Bahia became the center of sugar cultivation from the 16th to the 18th centuries.  Integral to the sugar economy was the importation of a vast number of African slaves; more than 35% of all slaves taken from Africa were sent to Brazil, mostly to be processed in Bahia before being sent to work in plantations elsewhere in the country.  This is reflected in Serra Preta's population, which is mainly mixed races, mostly African.

Economy
Because the air and land are so dry, it has always been hard to maintain and grow crops.  Serra Preta has a very small income from family-based farms and local artisans.  The government of Bahia provides very little to the poor, not only in terms of financial support, but also with lack of health care, schools and public services.

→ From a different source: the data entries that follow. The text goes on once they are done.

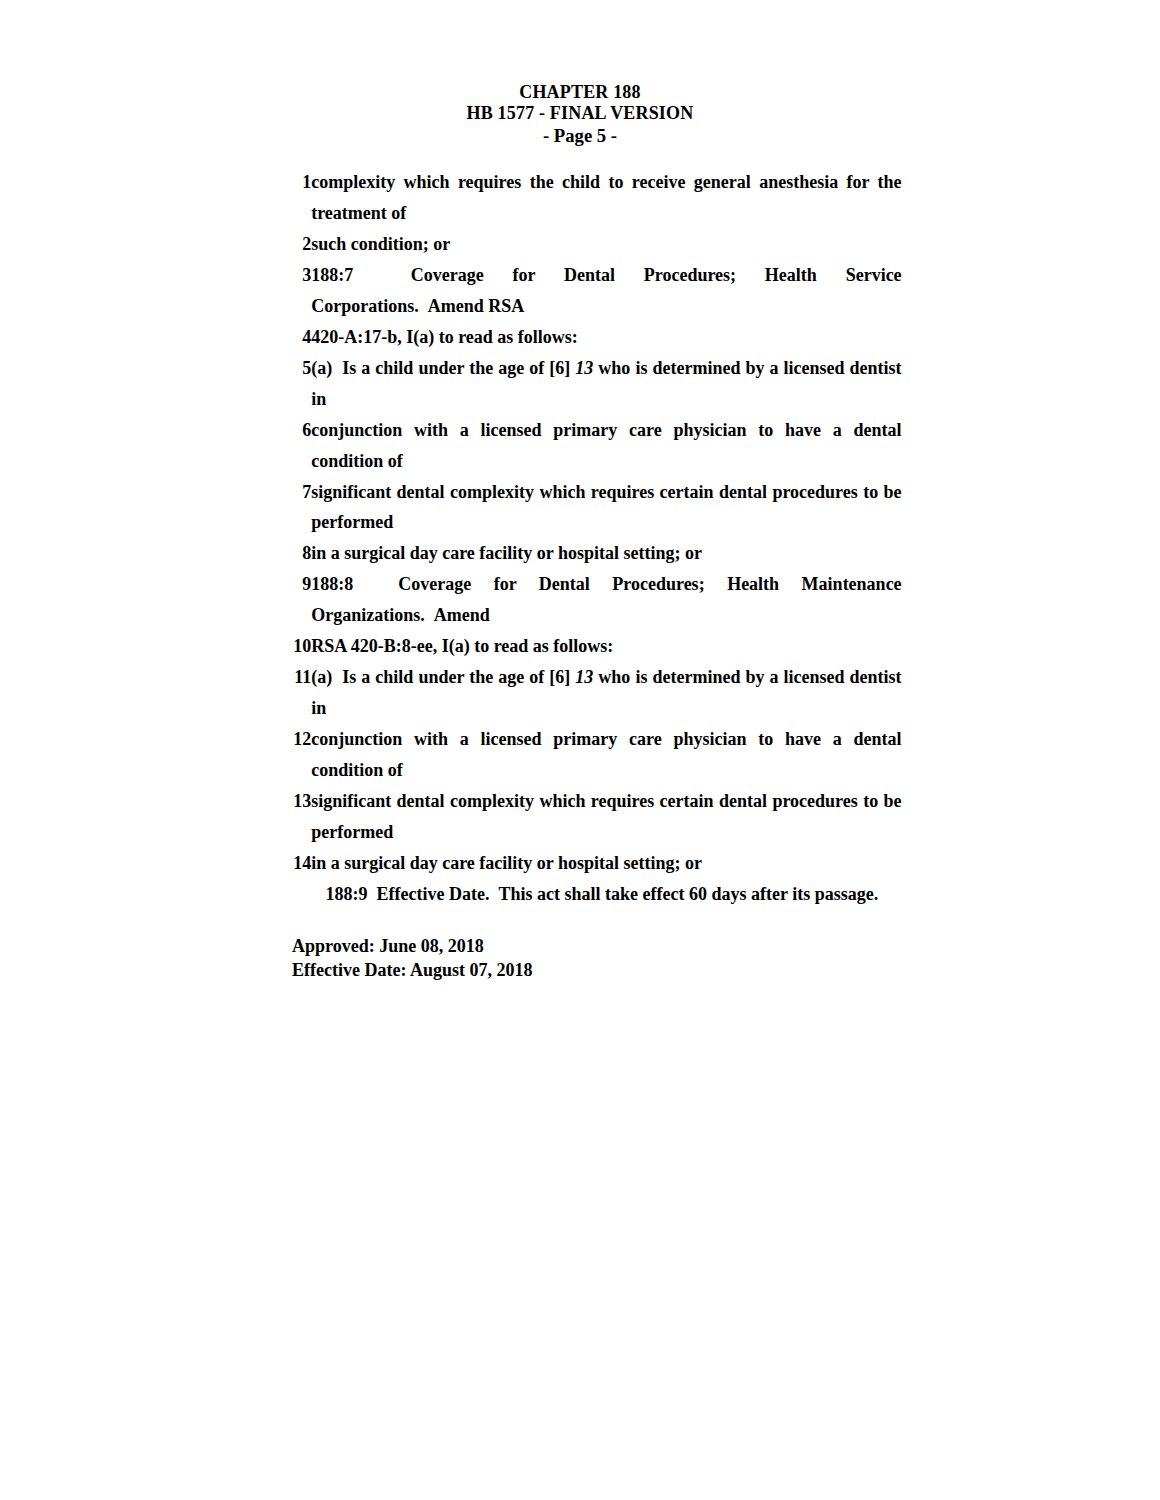CHAPTER 188
HB 1577 - FINAL VERSION
- Page 5 -
| 1 | complexity which requires the child to receive general anesthesia for the treatment of |
| 2 | such condition; or |
| 3 | 188:7 Coverage for Dental Procedures; Health Service Corporations. Amend RSA |
| 4 | 420-A:17-b, I(a) to read as follows: |
| 5 | (a) Is a child under the age of [6] 13 who is determined by a licensed dentist in |
| 6 | conjunction with a licensed primary care physician to have a dental condition of |
| 7 | significant dental complexity which requires certain dental procedures to be performed |
| 8 | in a surgical day care facility or hospital setting; or |
| 9 | 188:8 Coverage for Dental Procedures; Health Maintenance Organizations. Amend |
| 10 | RSA 420-B:8-ee, I(a) to read as follows: |
| 11 | (a) Is a child under the age of [6] 13 who is determined by a licensed dentist in |
| 12 | conjunction with a licensed primary care physician to have a dental condition of |
| 13 | significant dental complexity which requires certain dental procedures to be performed |
| 14 | in a surgical day care facility or hospital setting; or |
188:9 Effective Date. This act shall take effect 60 days after its passage.
Approved: June 08, 2018
Effective Date: August 07, 2018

Many children get only a minimal education in reading, writing and arithmetic before having to quit school and immediately find work to help support their families.  Very few children make it to a high school level.  Young teenage children often travel into bigger cities and regions populated with more farmland in order to get work.  These young children send money back to their families while they work jobs that pay very little for their manual labor.

Lack of money is not the only problem for the people of Serra Preta.  In many South American countries, being a mixed race or having former slaves in a bloodline puts many families at a horrible disadvantage socially, and opportunities are scarce.  Hunger is a growing epidemic and the dry land does not provide a plentiful bounty.

In our advancing technological and digital world, Serra Preta falls more and more behind.  Providing the children of today with the means to provide for their families and themselves tomorrow will bring new hope to the region and the people of Serra Preta.